İngilizce içindeki acute ne anlama geliyor?

İngilizce'deki acute kelimesinin anlamı nedir? Makale, tam anlamını, telaffuzunu ve iki dilli örneklerle birlikte acute'ün İngilizce'te nasıl kullanılacağına ilişkin talimatları açıklamaktadır.

İngilizce içindeki acute kelimesi dar (açı), keskin, duyarlı, hassas, akut, akut, hâd, keskin, ciddi, önemli, aksan işareti olan, aksan işaretli, tiz, tiz/belirgin aksan, şiddetli ağrı, akut ağrı anlamına gelir.

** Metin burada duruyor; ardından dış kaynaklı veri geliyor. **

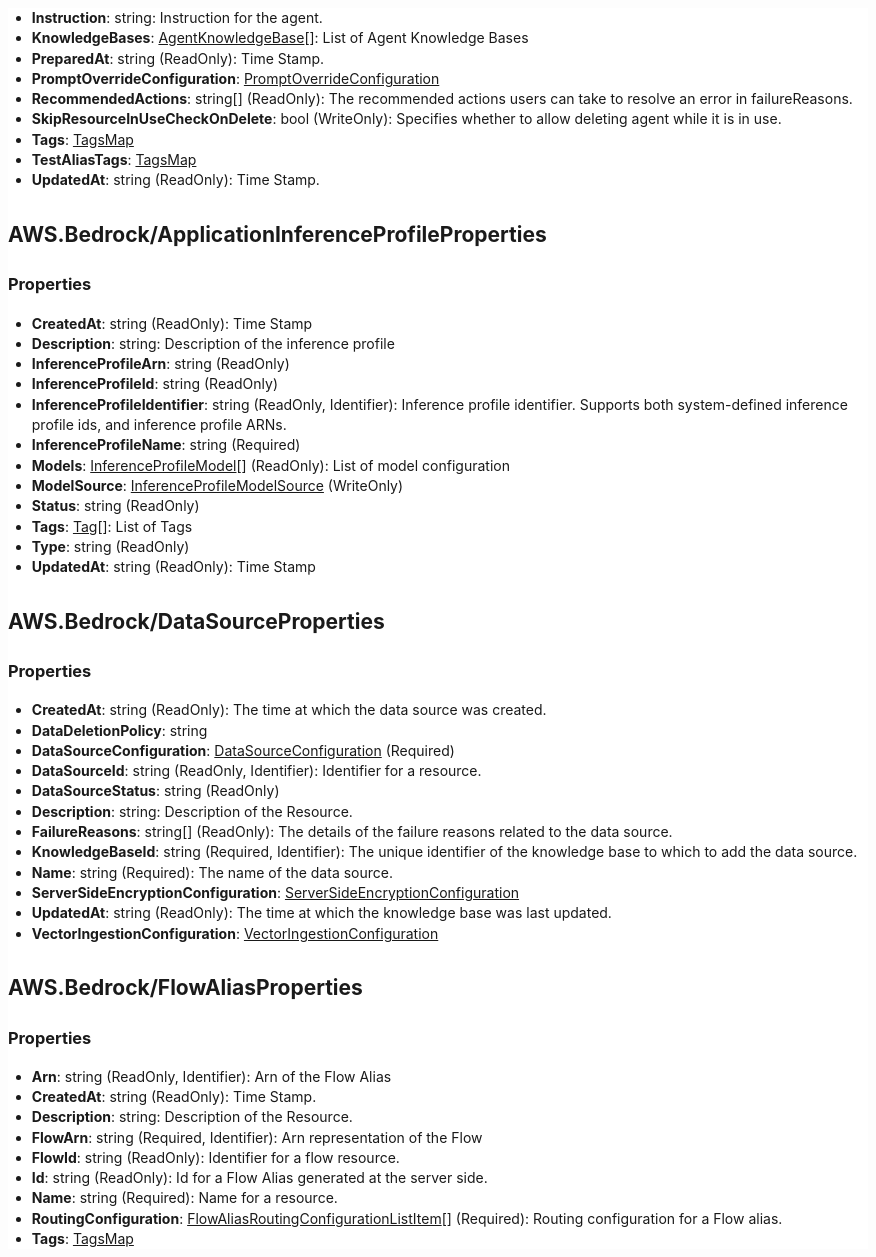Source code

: * **Instruction**: string: Instruction for the agent.
* **KnowledgeBases**: [AgentKnowledgeBase](#agentknowledgebase)[]: List of Agent Knowledge Bases
* **PreparedAt**: string (ReadOnly): Time Stamp.
* **PromptOverrideConfiguration**: [PromptOverrideConfiguration](#promptoverrideconfiguration)
* **RecommendedActions**: string[] (ReadOnly): The recommended actions users can take to resolve an error in failureReasons.
* **SkipResourceInUseCheckOnDelete**: bool (WriteOnly): Specifies whether to allow deleting agent while it is in use.
* **Tags**: [TagsMap](#tagsmap)
* **TestAliasTags**: [TagsMap](#tagsmap)
* **UpdatedAt**: string (ReadOnly): Time Stamp.

## AWS.Bedrock/ApplicationInferenceProfileProperties
### Properties
* **CreatedAt**: string (ReadOnly): Time Stamp
* **Description**: string: Description of the inference profile
* **InferenceProfileArn**: string (ReadOnly)
* **InferenceProfileId**: string (ReadOnly)
* **InferenceProfileIdentifier**: string (ReadOnly, Identifier): Inference profile identifier. Supports both system-defined inference profile ids, and inference profile ARNs.
* **InferenceProfileName**: string (Required)
* **Models**: [InferenceProfileModel](#inferenceprofilemodel)[] (ReadOnly): List of model configuration
* **ModelSource**: [InferenceProfileModelSource](#inferenceprofilemodelsource) (WriteOnly)
* **Status**: string (ReadOnly)
* **Tags**: [Tag](#tag)[]: List of Tags
* **Type**: string (ReadOnly)
* **UpdatedAt**: string (ReadOnly): Time Stamp

## AWS.Bedrock/DataSourceProperties
### Properties
* **CreatedAt**: string (ReadOnly): The time at which the data source was created.
* **DataDeletionPolicy**: string
* **DataSourceConfiguration**: [DataSourceConfiguration](#datasourceconfiguration) (Required)
* **DataSourceId**: string (ReadOnly, Identifier): Identifier for a resource.
* **DataSourceStatus**: string (ReadOnly)
* **Description**: string: Description of the Resource.
* **FailureReasons**: string[] (ReadOnly): The details of the failure reasons related to the data source.
* **KnowledgeBaseId**: string (Required, Identifier): The unique identifier of the knowledge base to which to add the data source.
* **Name**: string (Required): The name of the data source.
* **ServerSideEncryptionConfiguration**: [ServerSideEncryptionConfiguration](#serversideencryptionconfiguration)
* **UpdatedAt**: string (ReadOnly): The time at which the knowledge base was last updated.
* **VectorIngestionConfiguration**: [VectorIngestionConfiguration](#vectoringestionconfiguration)

## AWS.Bedrock/FlowAliasProperties
### Properties
* **Arn**: string (ReadOnly, Identifier): Arn of the Flow Alias
* **CreatedAt**: string (ReadOnly): Time Stamp.
* **Description**: string: Description of the Resource.
* **FlowArn**: string (Required, Identifier): Arn representation of the Flow
* **FlowId**: string (ReadOnly): Identifier for a flow resource.
* **Id**: string (ReadOnly): Id for a Flow Alias generated at the server side.
* **Name**: string (Required): Name for a resource.
* **RoutingConfiguration**: [FlowAliasRoutingConfigurationListItem](#flowaliasroutingconfigurationlistitem)[] (Required): Routing configuration for a Flow alias.
* **Tags**: [TagsMap](#tagsmap)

Daha fazla bilgi için lütfen aşağıdaki ayrıntılara bakın.

telaffuz dinle

acute kelimesinin anlamı

dar (açı)

adjective (angle: up to 90 degrees)

(sıfat: Varlıkların ve kavramların (isimlerin) niteliklerini, sayılarını, ölçülerini belirtir.)
Be very careful; the road curves at an acute angle.

keskin, duyarlı, hassas

adjective (sense: highly sensitive)

(sıfat: Varlıkların ve kavramların (isimlerin) niteliklerini, sayılarını, ölçülerini belirtir.)
Shannon has an acute sense of hearing.

akut

adjective (illness: short-term) (hastalık)

(sıfat: Varlıkların ve kavramların (isimlerin) niteliklerini, sayılarını, ölçülerini belirtir.)
Liza has acute bronchitis and is absent today.

akut, hâd

adjective (pain: sharp, severe) (tıpta)

(sıfat: Varlıkların ve kavramların (isimlerin) niteliklerini, sayılarını, ölçülerini belirtir.)
The patient complained of an acute pain in his thigh.

keskin

adjective (keen, perceptive)

(sıfat: Varlıkların ve kavramların (isimlerin) niteliklerini, sayılarını, ölçülerini belirtir.)
May is gifted with an acute intellect and great aptitude for studies.

ciddi, önemli

adjective (problem: severe)

(sıfat: Varlıkların ve kavramların (isimlerin) niteliklerini, sayılarını, ölçülerini belirtir.)
Due to the drought, the city is facing an acute shortage of water.

aksan işareti olan, aksan işaretli

adjective (letter: having an acute accent)

(sıfat: Varlıkların ve kavramların (isimlerin) niteliklerini, sayılarını, ölçülerini belirtir.)
The last letter in the word "café" is an e acute.

tiz

adjective (rare (sound: high-pitched) (ses)

(sıfat: Varlıkların ve kavramların (isimlerin) niteliklerini, sayılarını, ölçülerini belirtir.)
A piccolo produces an acute sound.

tiz/belirgin aksan

noun (diacritical mark)

(isim: Canlı cansız bütün varlıkları ve kavramları ifade eder.)
In the word passé, we put an acute accent over the "e".

şiddetli ağrı, akut ağrı

noun (severe, sharp physical discomfort)

(isim: Canlı cansız bütün varlıkları ve kavramları ifade eder.)
Fiona felt an acute pain in her right leg.

İngilizce öğrenelim

Artık acute'ün İngilizce içindeki anlamı hakkında daha fazla bilgi sahibi olduğunuza göre, seçilen örnekler aracılığıyla bunların nasıl kullanılacağını ve nasıl yapılacağını öğrenebilirsiniz. onları okuyun. Ve önerdiğimiz ilgili kelimeleri öğrenmeyi unutmayın. Web sitemiz sürekli olarak yeni kelimeler ve yeni örneklerle güncellenmektedir, böylece bilmediğiniz diğer kelimelerin anlamlarını İngilizce içinde arayabilirsiniz.

İngilizce hakkında bilginiz var mı

İngilizce, İngiltere'ye göç eden ve 1400 yılı aşkın bir süre içinde gelişen Germen kabilelerinden gelmektedir. İngilizce, Çince ve İspanyolca'dan sonra dünyada en çok konuşulan üçüncü dildir. En çok öğrenilen ikinci dildir. ve yaklaşık 60 egemen ülkenin resmi dilidir.Bu dil, ikinci ve yabancı dil olarak anadili konuşanlardan daha fazla sayıda konuşmacıya sahiptir.İngilizce aynı zamanda Birleşmiş Milletler, Avrupa Birliği ve diğer birçok uluslararası kuruluşun ortak resmi dilidir. ve bölgesel organizasyonlar. Günümüzde dünyanın her yerindeki İngilizce konuşanlar nispeten kolaylıkla iletişim kurabiliyor.